*** Opening of MATERIAL TO PROCESS ***
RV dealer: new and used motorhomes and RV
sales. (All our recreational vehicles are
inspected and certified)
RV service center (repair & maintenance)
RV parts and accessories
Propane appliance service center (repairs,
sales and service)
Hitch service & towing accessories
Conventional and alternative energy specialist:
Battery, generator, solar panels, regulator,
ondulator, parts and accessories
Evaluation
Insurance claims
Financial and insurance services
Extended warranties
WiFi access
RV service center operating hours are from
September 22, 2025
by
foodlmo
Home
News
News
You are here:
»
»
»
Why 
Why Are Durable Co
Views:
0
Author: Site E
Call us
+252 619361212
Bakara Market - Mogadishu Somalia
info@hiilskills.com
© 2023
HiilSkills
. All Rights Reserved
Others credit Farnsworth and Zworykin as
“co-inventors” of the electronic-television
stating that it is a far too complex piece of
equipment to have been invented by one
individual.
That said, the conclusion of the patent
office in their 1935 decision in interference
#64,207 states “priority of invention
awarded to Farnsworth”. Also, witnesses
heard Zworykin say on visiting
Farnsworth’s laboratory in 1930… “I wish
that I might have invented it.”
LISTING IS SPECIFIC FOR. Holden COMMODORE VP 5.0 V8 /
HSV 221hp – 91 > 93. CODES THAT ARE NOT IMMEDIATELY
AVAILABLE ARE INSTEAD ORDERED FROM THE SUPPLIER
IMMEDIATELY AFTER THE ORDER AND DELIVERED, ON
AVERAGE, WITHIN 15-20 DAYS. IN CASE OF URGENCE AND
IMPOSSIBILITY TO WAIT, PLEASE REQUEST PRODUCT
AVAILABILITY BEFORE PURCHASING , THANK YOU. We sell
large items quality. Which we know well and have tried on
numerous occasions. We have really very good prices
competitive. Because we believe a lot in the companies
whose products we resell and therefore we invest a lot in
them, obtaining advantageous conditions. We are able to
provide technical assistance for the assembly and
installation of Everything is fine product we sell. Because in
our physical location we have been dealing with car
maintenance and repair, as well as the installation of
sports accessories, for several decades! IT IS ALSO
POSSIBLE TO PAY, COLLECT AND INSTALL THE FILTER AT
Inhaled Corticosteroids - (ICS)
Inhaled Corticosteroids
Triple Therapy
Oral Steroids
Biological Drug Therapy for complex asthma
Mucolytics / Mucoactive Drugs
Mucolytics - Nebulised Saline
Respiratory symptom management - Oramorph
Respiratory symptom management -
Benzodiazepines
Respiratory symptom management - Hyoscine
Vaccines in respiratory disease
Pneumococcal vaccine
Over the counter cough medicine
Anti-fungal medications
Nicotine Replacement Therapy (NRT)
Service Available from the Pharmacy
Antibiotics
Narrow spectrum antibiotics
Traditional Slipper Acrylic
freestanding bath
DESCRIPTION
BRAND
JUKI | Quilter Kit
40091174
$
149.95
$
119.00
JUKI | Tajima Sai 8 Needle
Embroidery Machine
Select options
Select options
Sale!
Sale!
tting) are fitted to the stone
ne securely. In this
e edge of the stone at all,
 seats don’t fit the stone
*** Close of MATERIAL TO PROCESS ***
## PROBLEM REQUIREMENTS
Where does the word "stone" appear in the material above? Copy every line that holds it.

## RESPONSE BOX
tting) are fitted to the stone
e edge of the stone at all,
 seats don’t fit the stone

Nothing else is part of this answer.